Ernst Jünger soñaba en Heliópolis con una especie de Estado más allá de la política dirigida por el “Regente”. No hay ningún regente en nuestro mundo moderno, sólo dos bandos que se espían mutuamente sin siquiera pensar que pueden aportar algo el uno al otro. Este antagonismo es cada vez más visible en todos los niveles de la sociedad. Indica una pérdida del gusto común, una creciente falta de cultura y una lengua atrofiada que se reduce a su expresión más simple, al menos a su utilidad más simple, como la lengua americana. El americano hace con el francés lo que hizo con el inglés: lo agota, ya no sabe expresar los matices que exige el diálogo.
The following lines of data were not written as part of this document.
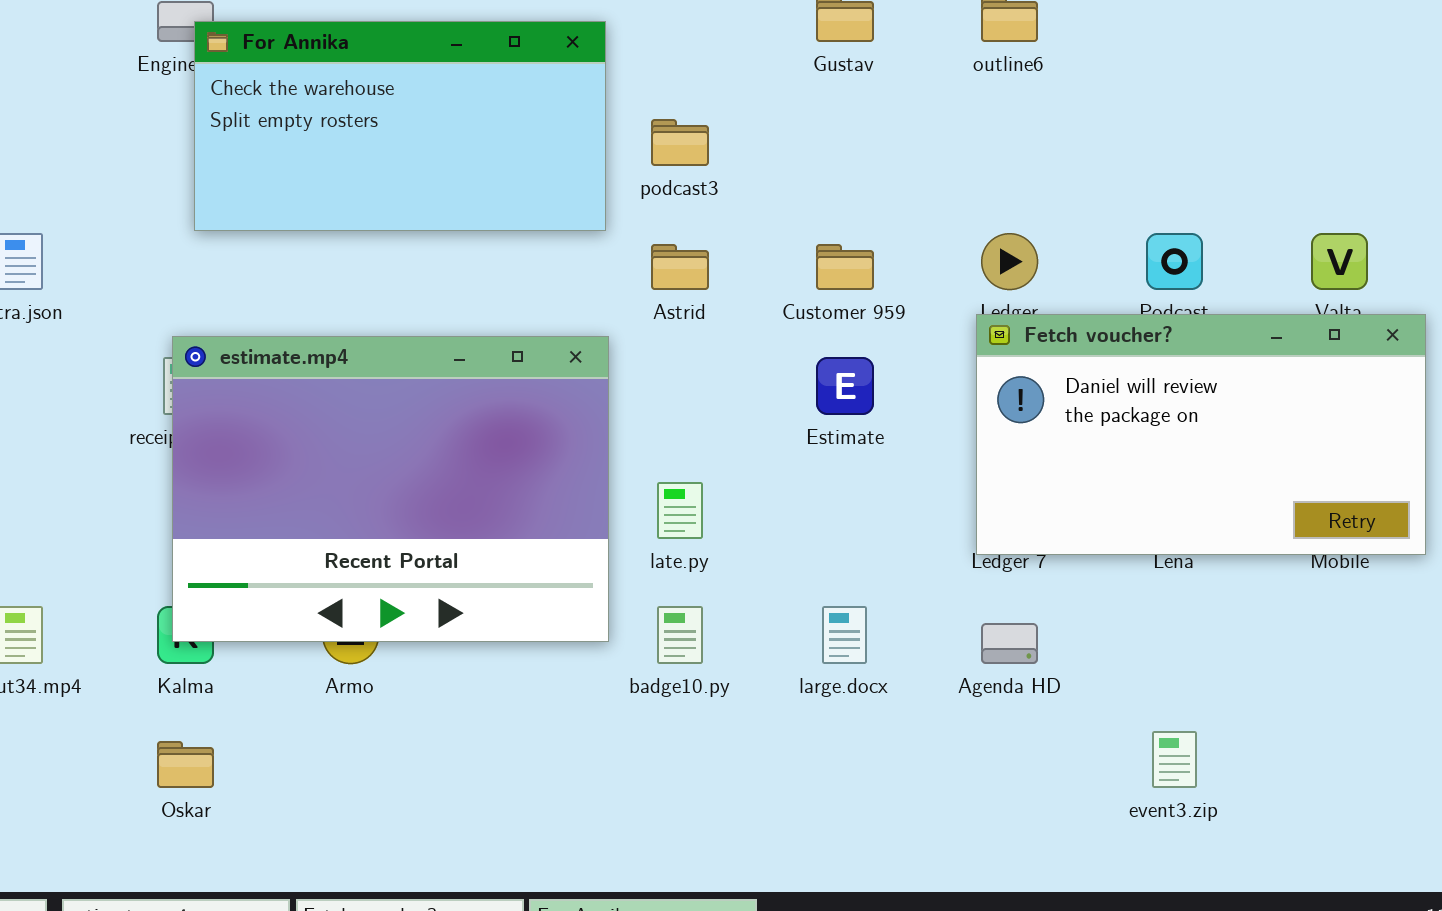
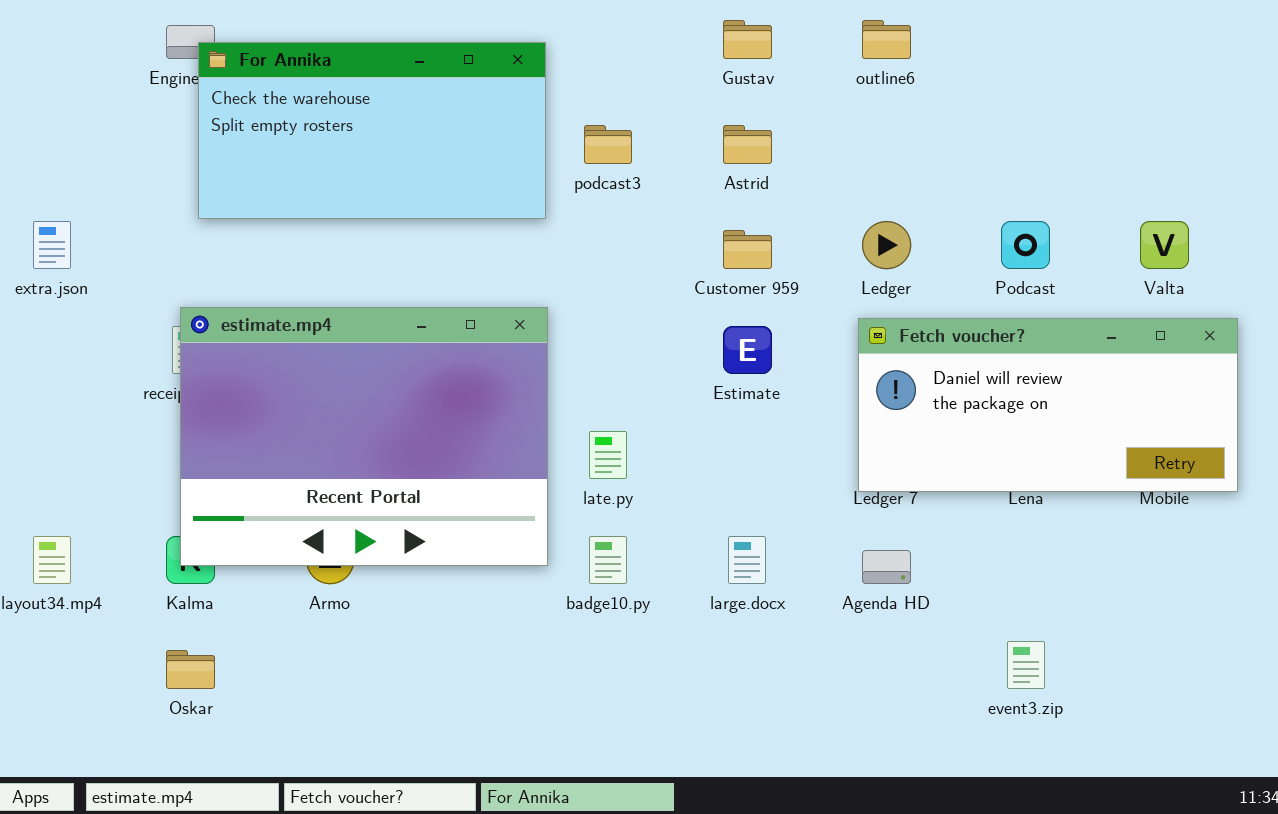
Astrid: [651,244,709,290] -> [723,125,772,164], moved
Fetch voucher?: [976,314,1426,555] -> [858,318,1238,492], resized

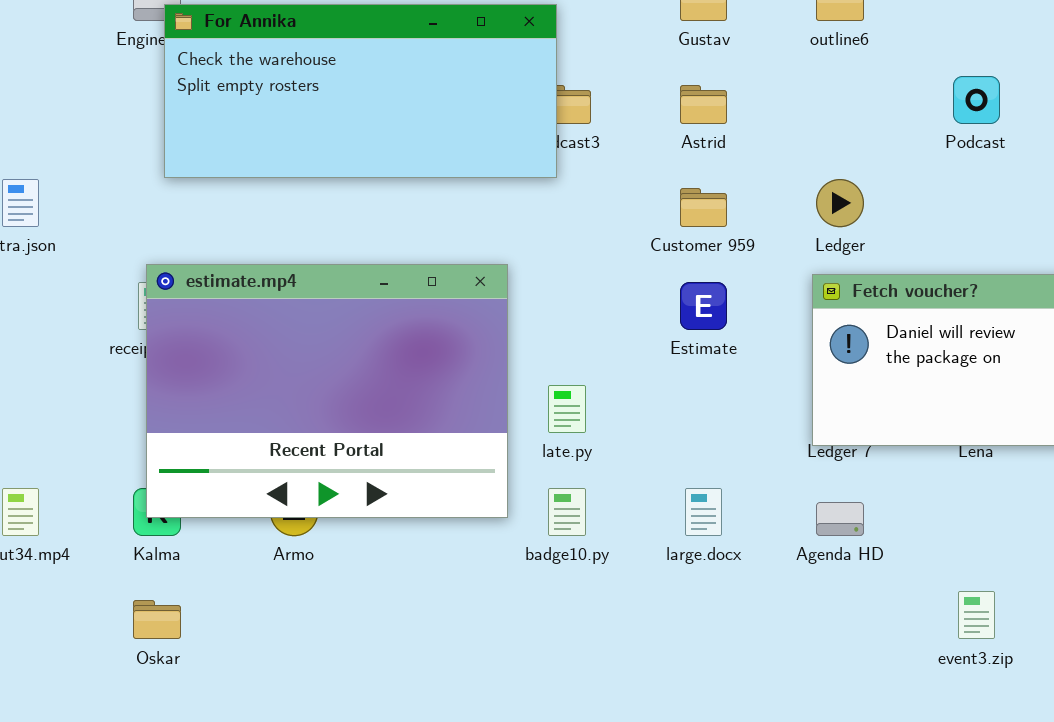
For Annika: [198,42,546,219] -> [164,4,557,178], resized
Podcast: [1001,221,1050,269] -> [953,76,1000,124], moved

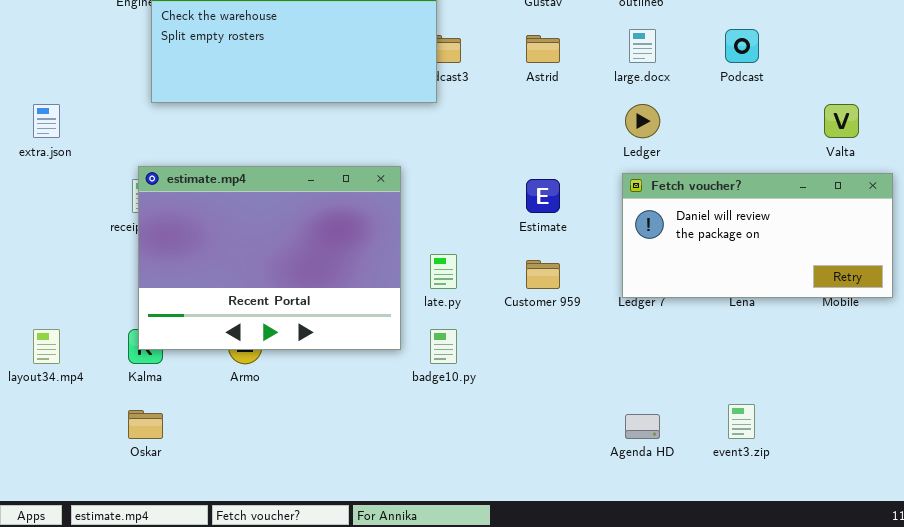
Customer 959: [680,188,727,227] -> [526,260,560,289], moved
large.docx: [685,488,722,536] -> [629,29,656,63], moved
Agenda HD: [816,502,864,536] -> [625,414,660,439], moved

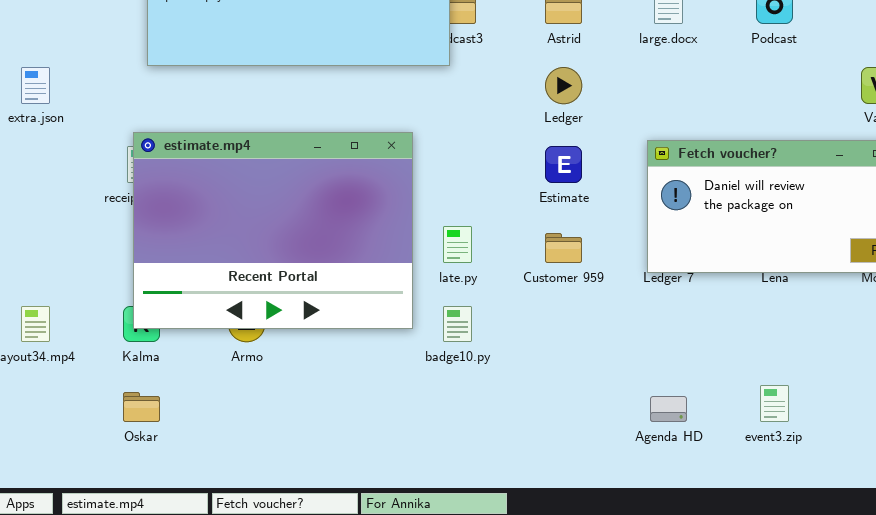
Ledger: [625,104,660,138] -> [545,67,582,104], moved

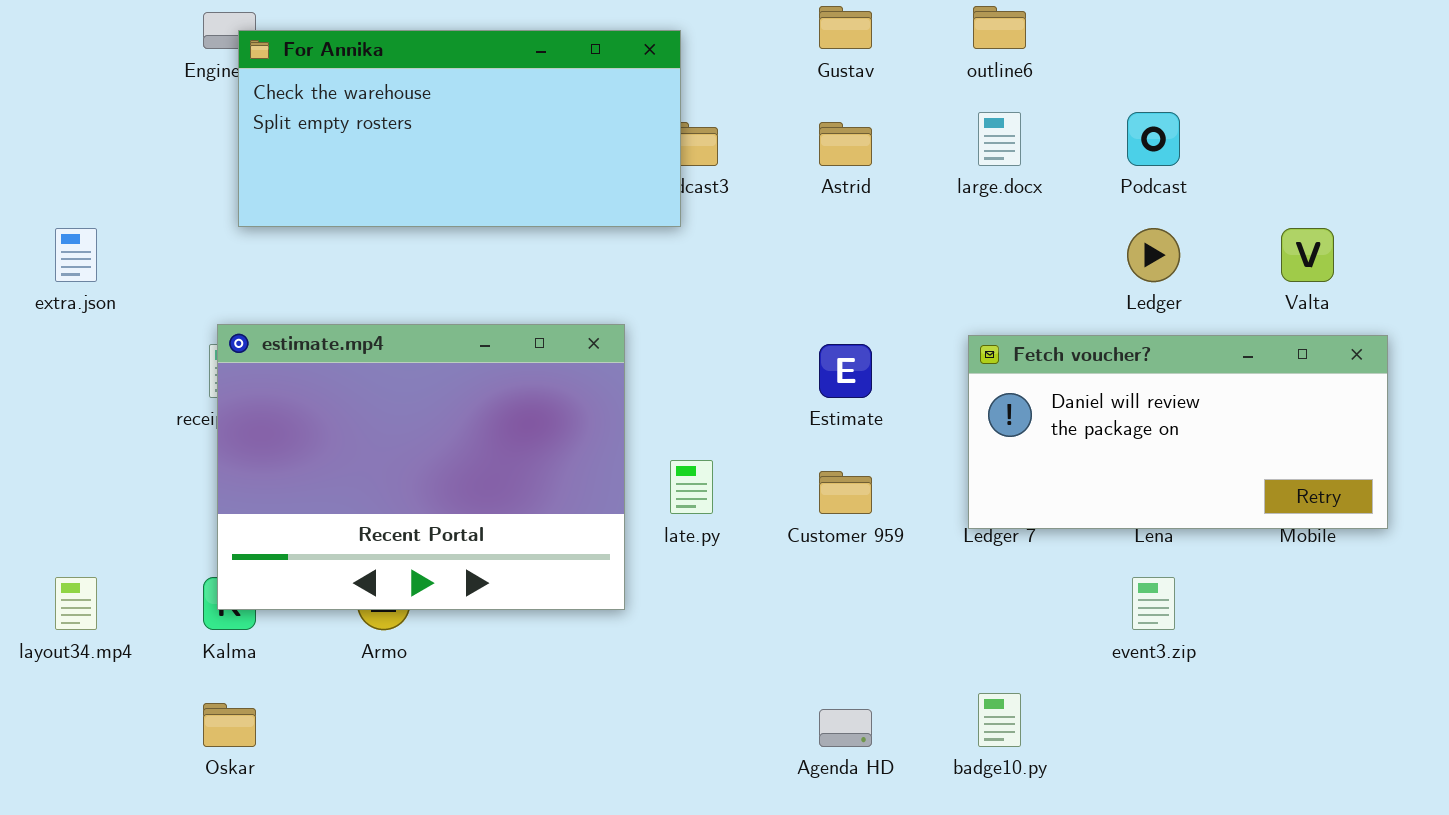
Ledger: [545,67,582,104] -> [1127,228,1180,282], moved
badge10.py: [443,306,472,342] -> [978,693,1021,747], moved
event3.zip: [760,385,789,422] -> [1132,577,1175,630], moved
Agenda HD: [650,396,687,422] -> [819,709,872,747], moved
Etiquetamos y clasificamos a todos según lo que piensan, creen o votan. La discusión se convierte en una pérdida de tiempo y, dado que los participantes carecen de significado, el diálogo no puede ganar nada. Hay una inevitabilidad en marcha, una especie de destino.
El destino seduce y hechiza a los hombres cuando ya no creen en la libertad. Occidente ya no cree en la libertad porque ya no cree en Dios. Nuestra civilización ha sabido a lo largo de los siglos cómo tejer vínculos notables que se han vuelto inextricables con la libertad; tirar de un hilo que sobresale equivale a destruir nuestro mundo. La herencia niega el derecho de inventario.